The GCE network section in Chapter 4 describes what a Compute Engine VM creation task looks like. One of the demonstrated steps was assigning a VM to a VPC subnet and selecting a static/ephemeral public/private IP address for a VM. Once a VM has been created, it can communicate with other VMs in a VPC if firewall rules allow it. Note that a Compute Engine VM can only be deployed in a region where a local subnet exists.

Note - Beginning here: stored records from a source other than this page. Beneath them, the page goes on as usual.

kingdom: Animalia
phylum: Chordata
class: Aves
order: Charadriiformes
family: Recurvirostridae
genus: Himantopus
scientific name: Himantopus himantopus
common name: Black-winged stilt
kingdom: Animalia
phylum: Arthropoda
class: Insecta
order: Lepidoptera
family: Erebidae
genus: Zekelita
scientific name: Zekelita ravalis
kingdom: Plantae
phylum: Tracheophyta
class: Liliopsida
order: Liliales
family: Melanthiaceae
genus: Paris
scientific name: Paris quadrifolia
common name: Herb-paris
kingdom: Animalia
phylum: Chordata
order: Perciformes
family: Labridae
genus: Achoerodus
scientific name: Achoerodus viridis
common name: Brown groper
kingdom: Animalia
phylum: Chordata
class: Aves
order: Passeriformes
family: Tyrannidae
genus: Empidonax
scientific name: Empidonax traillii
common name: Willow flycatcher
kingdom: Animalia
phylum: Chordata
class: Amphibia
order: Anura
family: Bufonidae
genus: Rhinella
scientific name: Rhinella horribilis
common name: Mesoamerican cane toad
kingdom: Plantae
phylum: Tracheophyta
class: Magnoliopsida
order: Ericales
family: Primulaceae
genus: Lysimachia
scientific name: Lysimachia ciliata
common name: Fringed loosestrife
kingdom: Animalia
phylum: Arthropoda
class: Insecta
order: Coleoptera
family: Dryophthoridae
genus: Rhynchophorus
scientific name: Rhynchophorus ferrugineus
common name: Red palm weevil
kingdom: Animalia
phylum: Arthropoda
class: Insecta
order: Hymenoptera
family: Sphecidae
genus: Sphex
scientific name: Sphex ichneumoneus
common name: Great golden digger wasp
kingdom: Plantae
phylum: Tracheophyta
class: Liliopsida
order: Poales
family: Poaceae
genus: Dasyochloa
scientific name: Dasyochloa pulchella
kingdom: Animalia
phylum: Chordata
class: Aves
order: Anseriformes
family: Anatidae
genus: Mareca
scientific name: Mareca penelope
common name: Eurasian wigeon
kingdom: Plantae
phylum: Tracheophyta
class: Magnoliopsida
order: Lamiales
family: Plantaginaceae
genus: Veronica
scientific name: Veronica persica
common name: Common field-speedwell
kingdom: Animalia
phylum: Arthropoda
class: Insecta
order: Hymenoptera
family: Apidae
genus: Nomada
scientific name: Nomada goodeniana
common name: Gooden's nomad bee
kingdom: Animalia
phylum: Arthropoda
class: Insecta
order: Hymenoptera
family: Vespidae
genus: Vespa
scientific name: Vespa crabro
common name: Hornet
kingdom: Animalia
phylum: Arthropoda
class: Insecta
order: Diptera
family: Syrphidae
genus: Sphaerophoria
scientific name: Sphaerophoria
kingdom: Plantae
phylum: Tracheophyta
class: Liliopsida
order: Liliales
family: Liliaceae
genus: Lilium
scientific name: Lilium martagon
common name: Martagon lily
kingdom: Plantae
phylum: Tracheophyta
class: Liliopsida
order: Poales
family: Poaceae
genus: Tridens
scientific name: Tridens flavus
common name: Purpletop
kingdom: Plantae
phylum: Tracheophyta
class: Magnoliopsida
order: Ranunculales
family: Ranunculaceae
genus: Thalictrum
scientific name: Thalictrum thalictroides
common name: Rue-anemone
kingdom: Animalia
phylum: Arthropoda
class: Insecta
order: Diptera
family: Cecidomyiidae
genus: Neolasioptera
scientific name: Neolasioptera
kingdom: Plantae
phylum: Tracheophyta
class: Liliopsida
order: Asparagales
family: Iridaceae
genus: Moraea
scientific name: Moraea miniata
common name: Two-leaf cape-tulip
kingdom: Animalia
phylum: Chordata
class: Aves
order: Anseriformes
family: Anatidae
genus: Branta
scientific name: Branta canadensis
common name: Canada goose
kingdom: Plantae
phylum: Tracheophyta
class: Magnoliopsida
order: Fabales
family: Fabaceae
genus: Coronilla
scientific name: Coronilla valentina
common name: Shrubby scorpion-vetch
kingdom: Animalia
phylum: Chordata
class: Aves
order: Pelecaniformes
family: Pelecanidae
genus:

In Figure 9.4, there are three VMs named warsaw, vegas, and sydney that have been deployed in different regions of global-vpc. The following screenshot provides a Google Cloud Console view of their deployment:
Figure 9.5 – Compute Engine VMs in global-vpc
Once a firewall rule has been set up to accept ICMP and TCP traffic within VMs with a global-network tag (network tags will be described later in this chapter in the Securing cloud networks with firewall rules section), we can open an SSH session to one of the VMs and ping the other two. The following screenshot shows a console view for the sydney VM. The output of a traceroute command to the vegas VM and the warsaw VM shows that they are just a single hop away. Although traffic crosses the globe (latency values are a good indicator of the distance between VMs), the network structure for subnets in regions in the same VPC is simple:
Figure 9.6 – Compute Engine VMs that belong to the same VPC are just one hop away from each other, despite being deployed across the globe
To better understand the behavior of Compute Engine VMs, you can enable VPC Flow Logs on the subnets in which they are deployed. The VPC Flow Logs feature is configured at the subnet level. It takes samples of network flows that can be used for further security analysis or troubleshooting. For example, the following screenshot shows a sample flow that’s been captured between the warsaw and sydney VMs when viewed in Logs Explorer:
Figure 9.7 – The VPC flow logs of the “warsaw” subnet in Logs Explorer showing the “warsaw” VM communicating with the “sydney” VM
Another useful feature that can be used to analyze and troubleshoot connectivity between VMs is Connectivity Test from the Network Intelligence section:
Figure 9.8 – The Connectivity Test view with a test that verifies if the ping sent from the “sydney” VM can reach the “warsaw” VM
When creating a Connectivity Test view, you must define the protocol that you want to test, such as ICMP, TCP, or UDP. The source endpoint can be, among others, an IP address, a VM, App Engine, Cloud SQL, a GKE cluster control plane or Cloud Run, a destination endpoint, or a port number. Then, Connectivity Test checks the configuration between endpoints and sends packets to check if the communication is working. As a result, you either get a confirmation that the test was successful or a possible reason for failing. For example, the following screenshot presents a failed ping test, where traffic was dropped because of a block-traffic firewall rule:
Figure 9.9 – The result of Connectivity Test shows it is a firewall rule that blocks communication between VMs
Setting up connectivity for Compute Engine VMs can seem to be difficult, especially if you’re just starting. With different subnets and multiple firewall rules to deal with, it’s easy to feel overwhelmed. Thankfully, there are tools such as VPC Flow Logs and Connectivity Center that can provide valuable insights into any potential issues. This makes it much easier to troubleshoot any problems you may encounter.